*WHAT THE EXERCISE ASKS*
Every line of the data that includes "wrist" should be copied out.

*SUPPLIED DATA*
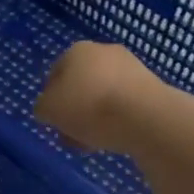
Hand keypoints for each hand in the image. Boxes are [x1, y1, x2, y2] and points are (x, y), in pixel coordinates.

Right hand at [35, 42, 156, 153]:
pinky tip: (117, 137)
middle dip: (75, 111)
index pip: (54, 76)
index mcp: (76, 51)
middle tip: (73, 135)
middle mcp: (103, 51)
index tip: (54, 123)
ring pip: (103, 95)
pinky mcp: (151, 85)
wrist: (145, 117)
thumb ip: (43, 107)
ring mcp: (131, 66)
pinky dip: (118, 118)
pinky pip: (125, 103)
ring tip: (95, 143)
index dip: (51, 101)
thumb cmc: (88, 108)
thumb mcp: (48, 110)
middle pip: (80, 86)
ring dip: (96, 117)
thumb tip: (50, 108)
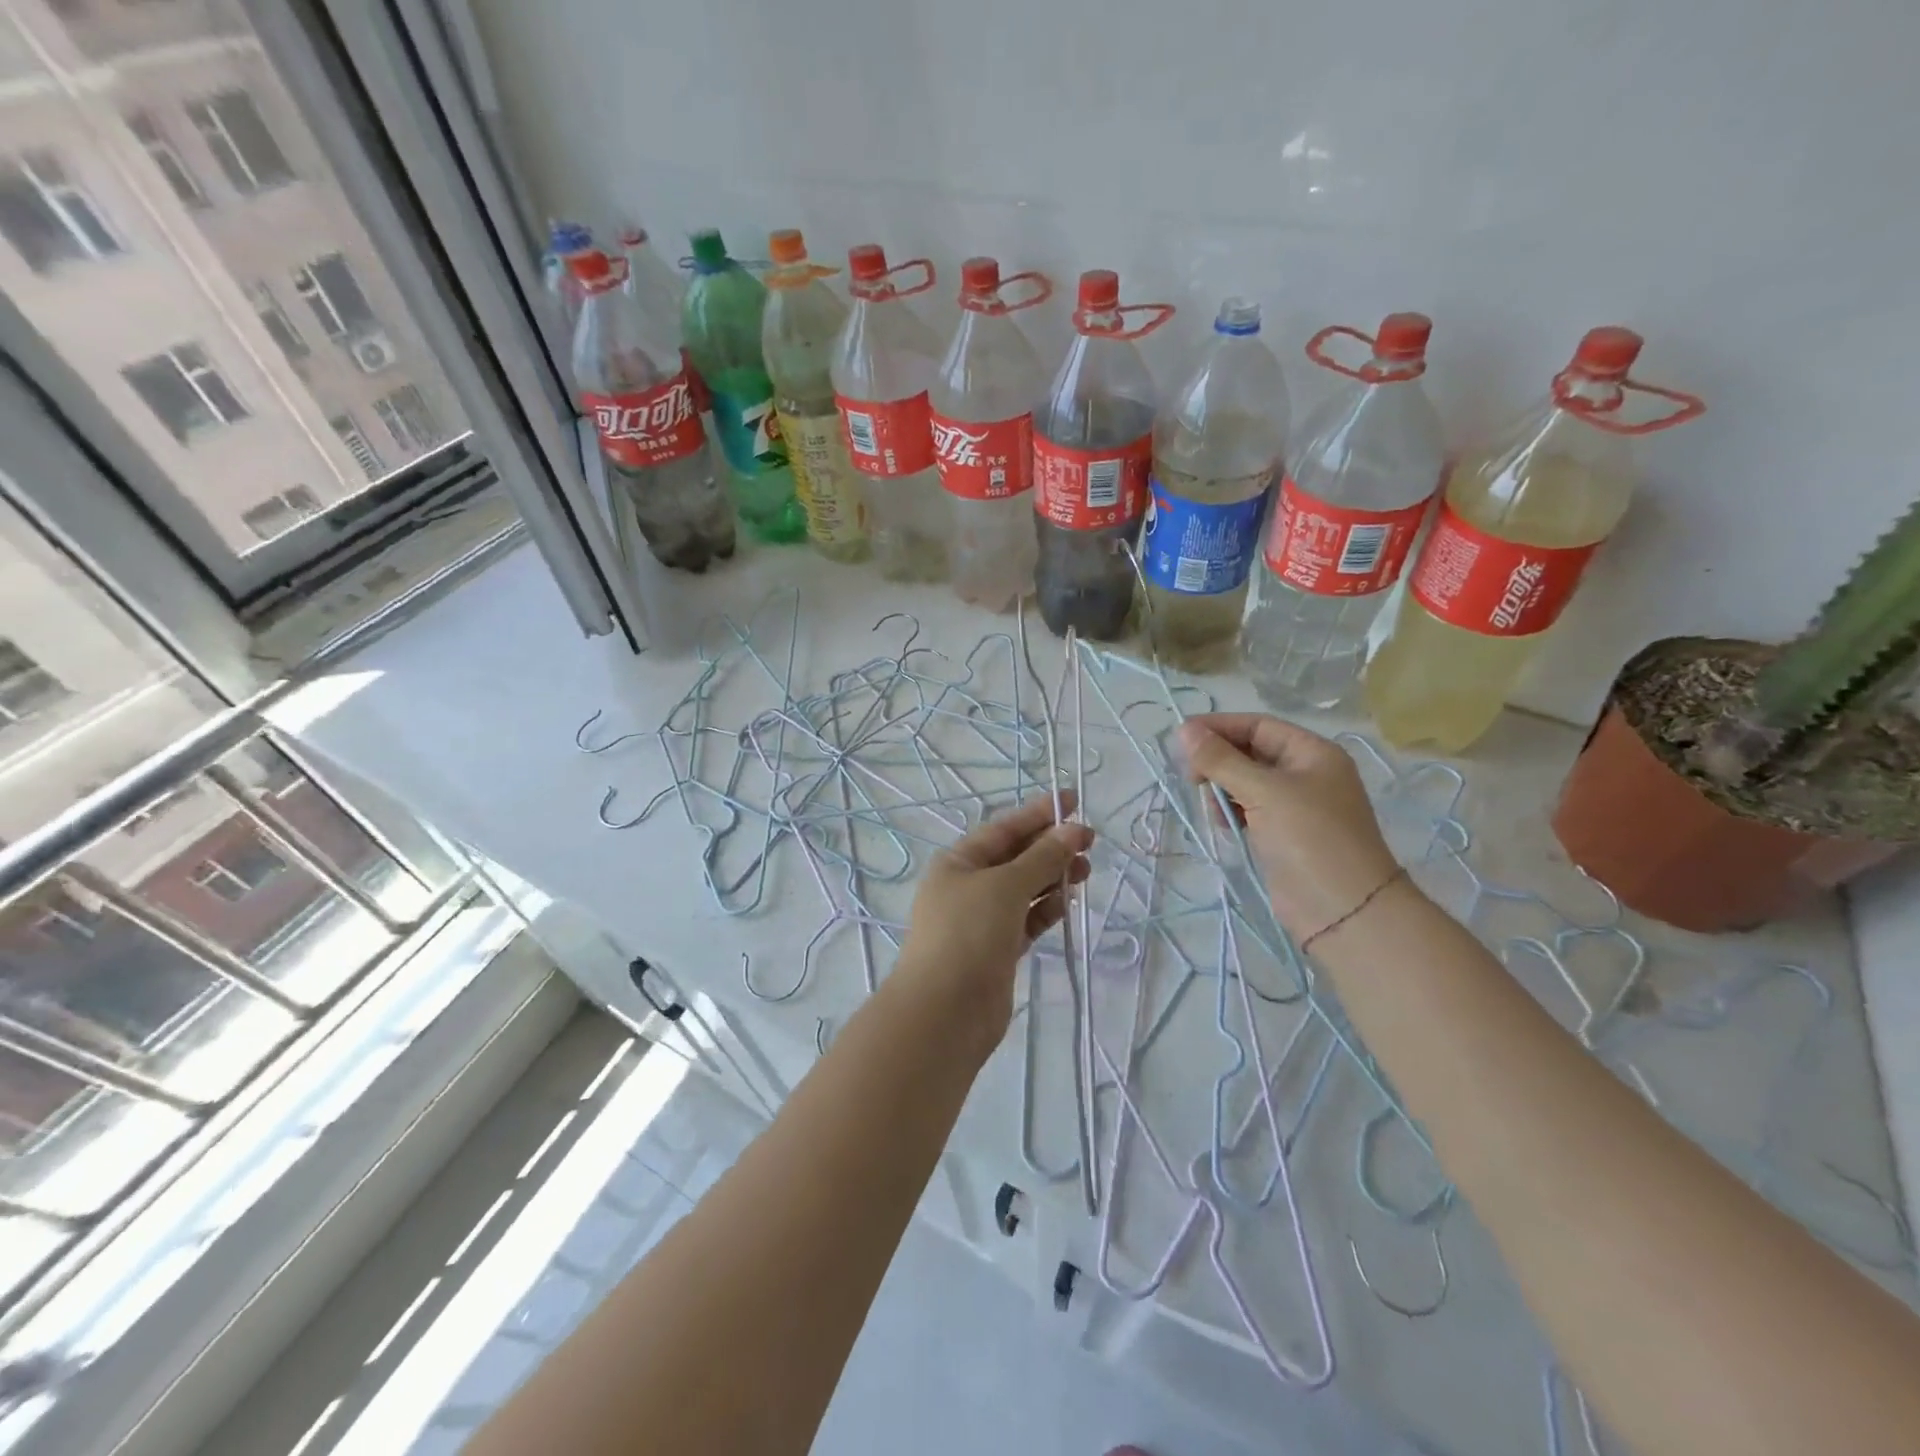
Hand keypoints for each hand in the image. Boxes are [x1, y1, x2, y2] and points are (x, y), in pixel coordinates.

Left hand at [896, 791, 1093, 1044]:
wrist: (945, 1011)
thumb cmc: (969, 933)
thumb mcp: (1006, 885)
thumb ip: (1042, 858)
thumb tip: (1073, 830)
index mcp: (959, 862)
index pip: (1004, 828)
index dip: (1039, 813)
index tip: (1073, 800)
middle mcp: (968, 886)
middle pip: (1016, 857)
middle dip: (1051, 846)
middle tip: (1090, 841)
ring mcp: (982, 920)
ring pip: (1024, 889)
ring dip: (1054, 877)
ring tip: (1087, 869)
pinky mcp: (998, 950)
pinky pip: (1027, 919)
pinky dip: (1047, 908)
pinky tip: (1069, 901)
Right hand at [1177, 714, 1402, 942]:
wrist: (1344, 911)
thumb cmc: (1310, 839)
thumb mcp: (1264, 792)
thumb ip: (1221, 760)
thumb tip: (1184, 730)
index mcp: (1312, 753)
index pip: (1258, 726)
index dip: (1219, 727)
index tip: (1181, 738)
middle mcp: (1306, 773)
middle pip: (1250, 752)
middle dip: (1219, 761)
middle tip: (1192, 778)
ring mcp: (1295, 805)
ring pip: (1245, 782)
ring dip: (1222, 788)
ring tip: (1213, 808)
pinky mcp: (1283, 833)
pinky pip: (1249, 809)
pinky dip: (1231, 811)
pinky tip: (1224, 824)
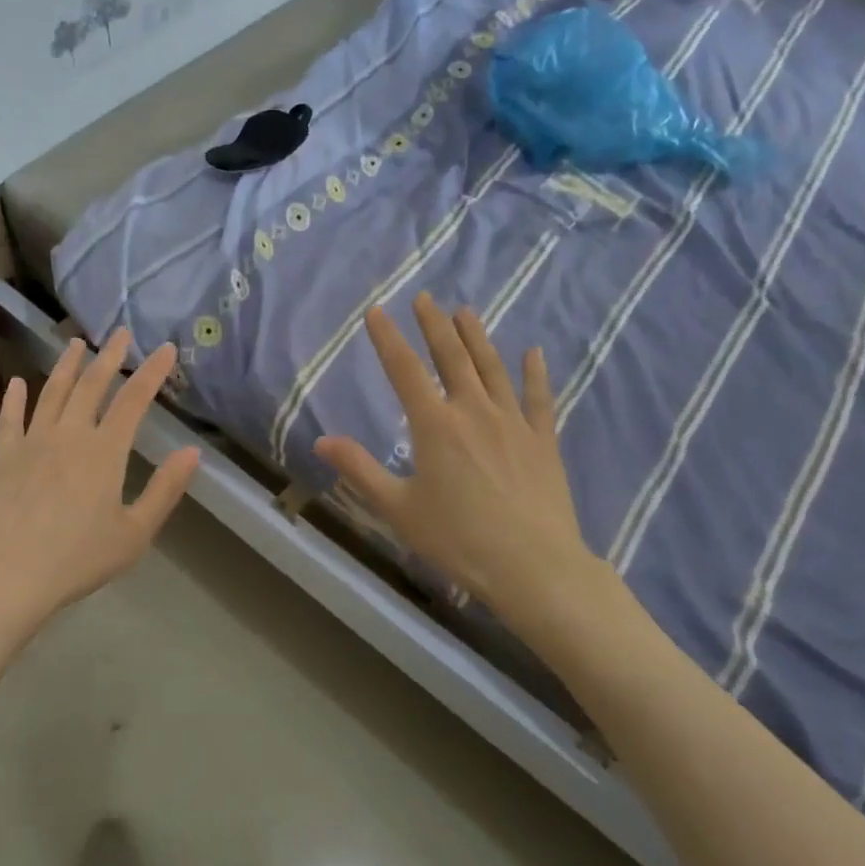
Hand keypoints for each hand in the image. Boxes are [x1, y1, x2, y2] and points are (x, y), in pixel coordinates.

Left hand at [0, 330, 199, 642]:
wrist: (4, 577)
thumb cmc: (76, 559)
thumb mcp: (133, 533)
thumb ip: (164, 490)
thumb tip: (192, 453)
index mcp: (104, 451)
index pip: (134, 400)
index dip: (152, 372)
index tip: (166, 348)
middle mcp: (69, 435)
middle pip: (91, 385)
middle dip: (109, 357)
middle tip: (120, 332)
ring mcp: (31, 442)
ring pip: (52, 392)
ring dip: (66, 365)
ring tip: (75, 342)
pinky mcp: (1, 457)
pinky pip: (9, 419)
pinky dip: (14, 398)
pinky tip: (16, 383)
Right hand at [314, 294, 623, 646]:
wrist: (534, 567)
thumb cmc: (458, 540)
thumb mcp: (398, 509)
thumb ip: (360, 470)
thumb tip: (321, 441)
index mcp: (434, 425)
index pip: (404, 370)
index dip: (388, 338)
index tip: (376, 311)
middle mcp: (473, 411)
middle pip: (451, 356)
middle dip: (434, 325)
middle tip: (425, 298)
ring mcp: (512, 422)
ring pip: (492, 368)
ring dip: (477, 337)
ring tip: (465, 311)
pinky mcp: (543, 440)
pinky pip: (539, 397)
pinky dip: (535, 373)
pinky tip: (534, 353)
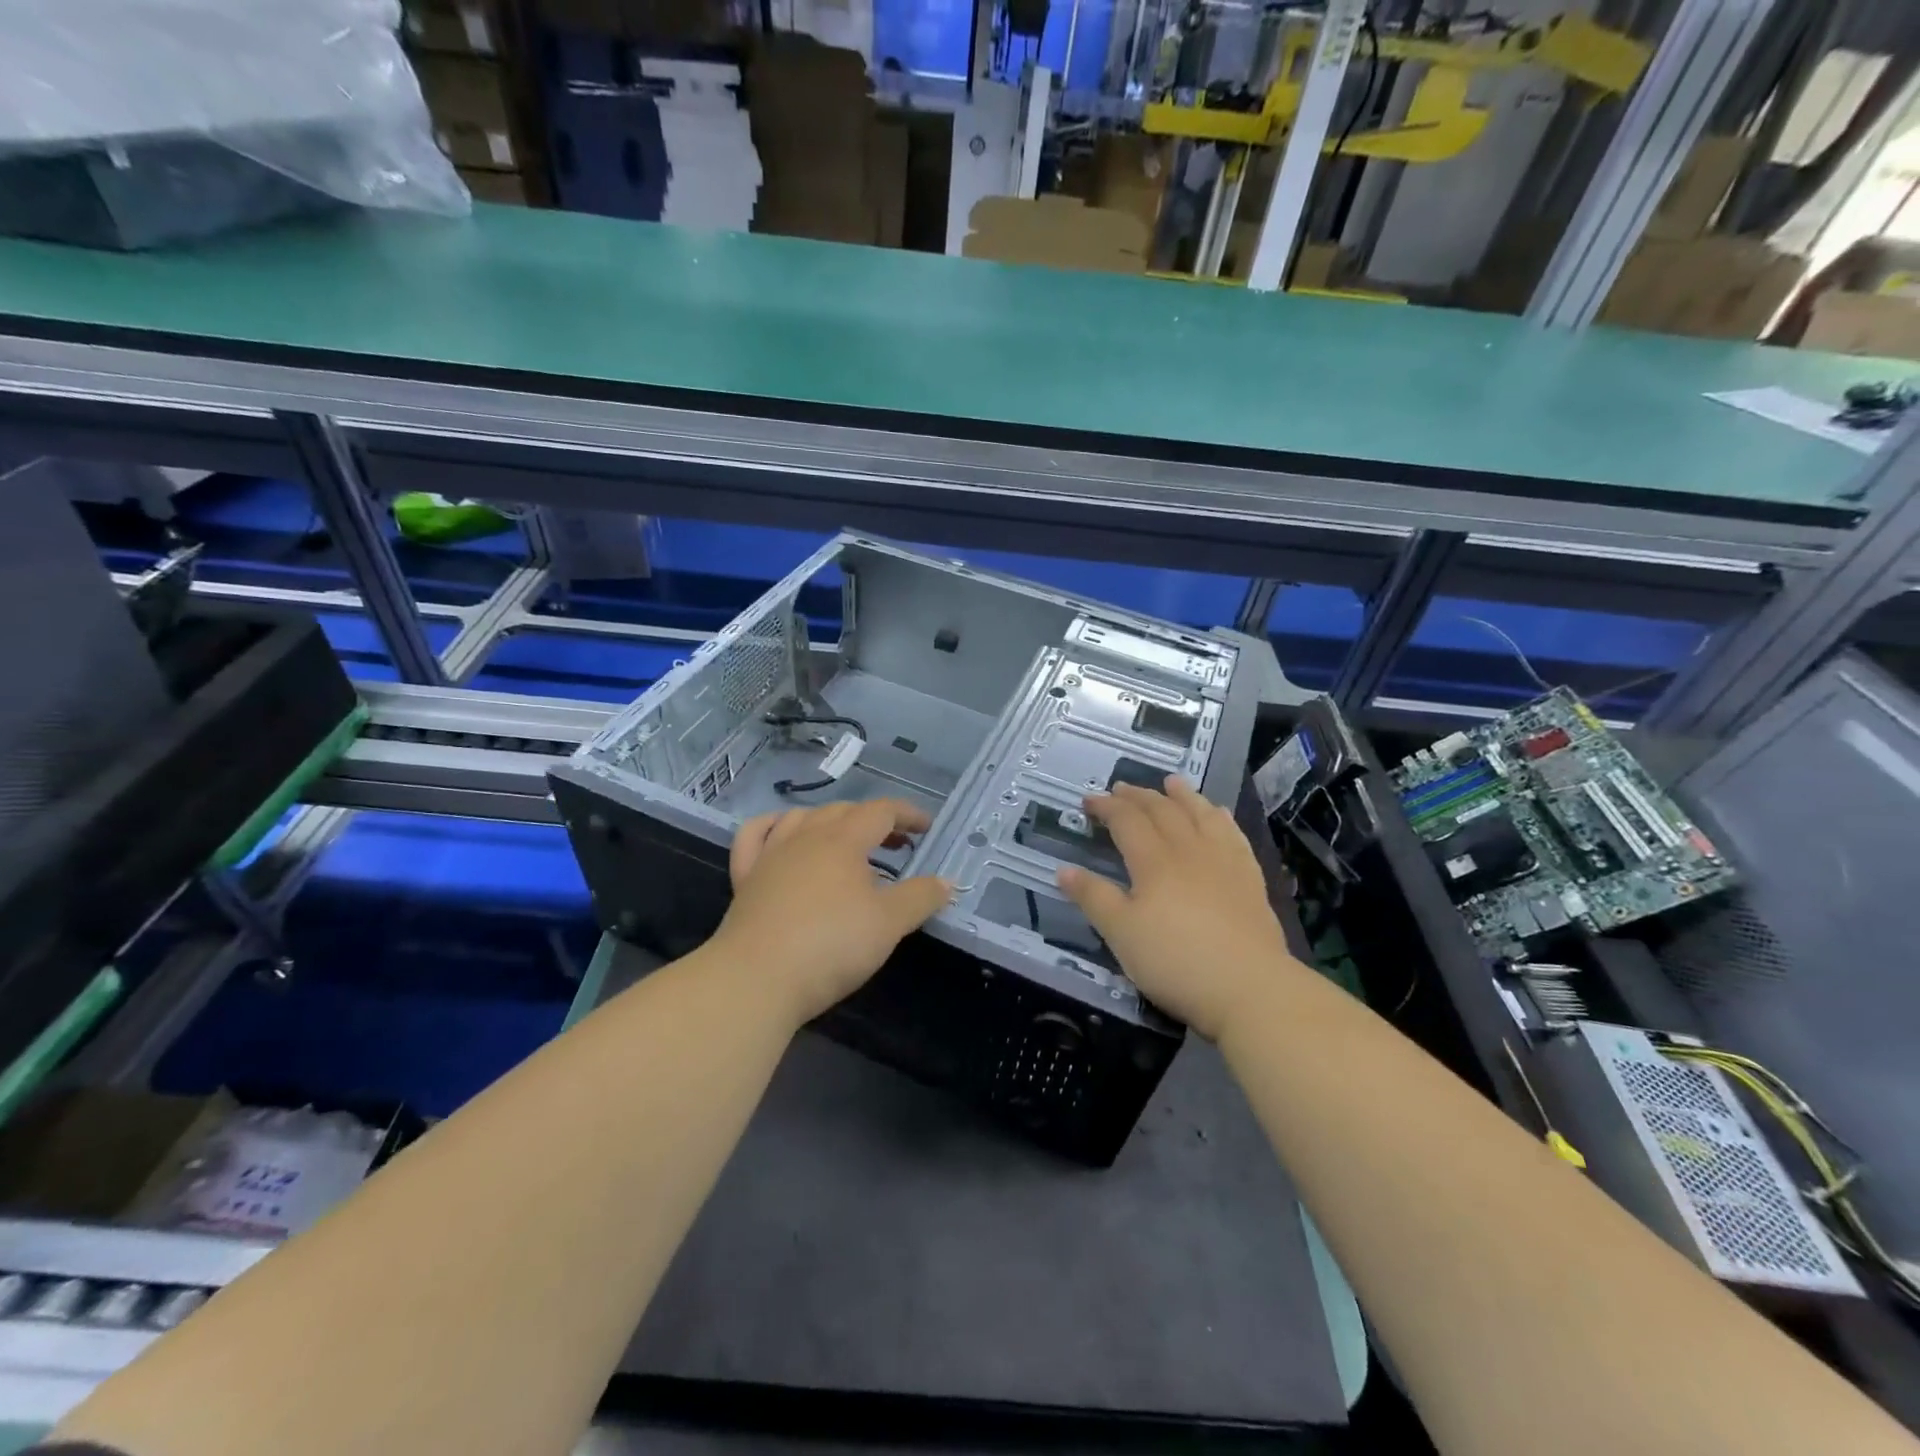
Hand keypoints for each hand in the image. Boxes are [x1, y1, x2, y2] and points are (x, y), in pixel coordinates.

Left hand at [713, 799, 952, 1025]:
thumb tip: (946, 882)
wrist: (756, 979)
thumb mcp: (889, 924)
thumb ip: (921, 898)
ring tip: (846, 841)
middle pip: (844, 812)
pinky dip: (773, 827)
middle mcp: (806, 837)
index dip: (908, 815)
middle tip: (897, 844)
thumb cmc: (831, 945)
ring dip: (830, 821)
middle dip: (874, 821)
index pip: (881, 811)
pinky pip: (755, 837)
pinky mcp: (745, 878)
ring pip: (801, 818)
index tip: (927, 829)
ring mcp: (770, 855)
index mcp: (843, 841)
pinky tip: (781, 835)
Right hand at [1057, 778, 1302, 1040]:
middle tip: (1121, 787)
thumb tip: (1064, 870)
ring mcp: (1224, 862)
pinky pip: (1233, 835)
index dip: (1106, 807)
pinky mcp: (1250, 879)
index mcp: (1154, 862)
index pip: (1127, 821)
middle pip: (1163, 811)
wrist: (1250, 988)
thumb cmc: (1176, 961)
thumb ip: (1093, 898)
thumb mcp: (1121, 934)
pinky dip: (1220, 818)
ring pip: (1201, 815)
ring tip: (1172, 781)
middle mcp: (1189, 851)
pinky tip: (1219, 814)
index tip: (1089, 800)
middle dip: (1139, 796)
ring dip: (1183, 795)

*TASK RESULT*
wrist: (145, 117)
wrist: (945, 1011)
wrist: (1344, 911)
wrist: (4, 577)
wrist: (534, 567)
wrist: (756, 979)
wrist: (1250, 988)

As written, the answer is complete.